▶ **Goal of the exercise**
Retype the full abstract on soybean isoflavones and atrazine toxicity in neurons word for word, including its title.

▶ **Text block**
**********

Soybean isoflavones protect SH-SY5Y neurons from atrazine-induced toxicity by activating mitophagy through stimulation of the BEX2/BNIP3/NIX pathway

Atrazine (ATR) is a widely used herbicide that can induce the degeneration of dopaminergic (DAergic) neurons in the substantia nigra, resulting in a Parkinson's disease-like syndrome. Despite the high risk of environmental exposure, few studies have investigated strategies for the prevention of ATR neurotoxicity. Our previous studies demonstrated that ATR can impair mitochondrial function, leading to metabolic failure. Cells maintain mitochondrial quality through selective autophagic elimination, termed mitophagy. Soybean isoflavones (SI) possess multiple beneficial bioactivities, including preservation of mitochondria function, so it was hypothesized that SI can protect neurons against ATR toxicity by promoting mitophagy. Pretreatment of SH-SY5Y neurons with SI prevented ATR-induced metabolic failure and cytotoxicity as assessed by intracellular ATP, Na+-K+-ATPase activity, mitochondrial membrane potential, and cell viability assays. The neuroprotective efficacy of SI was superior to the major individual components genistein, daidzein, and glycitein. Ultrastructural analyses revealed that ATR induced mitochondrial damage, while SI promoted the sequestration of damaged mitochondria into autophagic vesicles. Soybean isoflavones also induced mitophagy as evidenced by upregulated expression of BNIP3/NIX, BEX2, and LC3-II, while co-treatment with the mitophagy inhibitor Mdivi-1 blocked SI-mediated neuroprotection and prevented SI from reversing ATR-induced BEX2 downregulation. Furthermore, BEX2 knockdown inhibited SI-induced activation of the BNIP3/NIX pathway, mitophagy, and neuroprotection. These findings suggest that SI protects against ATR-induced mitochondrial dysfunction and neurotoxicity by activating the BEX2/BNIP3/NIX pathway.

**********

[Collected data]
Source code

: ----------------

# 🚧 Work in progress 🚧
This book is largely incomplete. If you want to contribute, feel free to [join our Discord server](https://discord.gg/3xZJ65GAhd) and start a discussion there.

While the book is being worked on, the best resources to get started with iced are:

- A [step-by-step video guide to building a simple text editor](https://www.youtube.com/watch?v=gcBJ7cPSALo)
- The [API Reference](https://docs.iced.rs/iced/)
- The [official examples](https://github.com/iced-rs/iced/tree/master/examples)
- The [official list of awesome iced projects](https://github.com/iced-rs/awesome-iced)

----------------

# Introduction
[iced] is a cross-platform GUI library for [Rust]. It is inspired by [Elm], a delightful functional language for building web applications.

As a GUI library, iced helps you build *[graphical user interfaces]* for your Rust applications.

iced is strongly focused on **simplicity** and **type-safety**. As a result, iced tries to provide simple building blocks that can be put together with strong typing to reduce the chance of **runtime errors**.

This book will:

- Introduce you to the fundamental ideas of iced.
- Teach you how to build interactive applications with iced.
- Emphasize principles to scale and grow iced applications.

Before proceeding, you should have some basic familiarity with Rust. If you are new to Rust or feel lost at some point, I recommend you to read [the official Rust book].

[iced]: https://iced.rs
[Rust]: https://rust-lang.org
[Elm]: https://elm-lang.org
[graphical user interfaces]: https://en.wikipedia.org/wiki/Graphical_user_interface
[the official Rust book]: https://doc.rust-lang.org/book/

**********

▶ **Exercise solution**
Soybean isoflavones protect SH-SY5Y neurons from atrazine-induced toxicity by activating mitophagy through stimulation of the BEX2/BNIP3/NIX pathway

Atrazine (ATR) is a widely used herbicide that can induce the degeneration of dopaminergic (DAergic) neurons in the substantia nigra, resulting in a Parkinson's disease-like syndrome. Despite the high risk of environmental exposure, few studies have investigated strategies for the prevention of ATR neurotoxicity. Our previous studies demonstrated that ATR can impair mitochondrial function, leading to metabolic failure. Cells maintain mitochondrial quality through selective autophagic elimination, termed mitophagy. Soybean isoflavones (SI) possess multiple beneficial bioactivities, including preservation of mitochondria function, so it was hypothesized that SI can protect neurons against ATR toxicity by promoting mitophagy. Pretreatment of SH-SY5Y neurons with SI prevented ATR-induced metabolic failure and cytotoxicity as assessed by intracellular ATP, Na+-K+-ATPase activity, mitochondrial membrane potential, and cell viability assays. The neuroprotective efficacy of SI was superior to the major individual components genistein, daidzein, and glycitein. Ultrastructural analyses revealed that ATR induced mitochondrial damage, while SI promoted the sequestration of damaged mitochondria into autophagic vesicles. Soybean isoflavones also induced mitophagy as evidenced by upregulated expression of BNIP3/NIX, BEX2, and LC3-II, while co-treatment with the mitophagy inhibitor Mdivi-1 blocked SI-mediated neuroprotection and prevented SI from reversing ATR-induced BEX2 downregulation. Furthermore, BEX2 knockdown inhibited SI-induced activation of the BNIP3/NIX pathway, mitophagy, and neuroprotection. These findings suggest that SI protects against ATR-induced mitochondrial dysfunction and neurotoxicity by activating the BEX2/BNIP3/NIX pathway.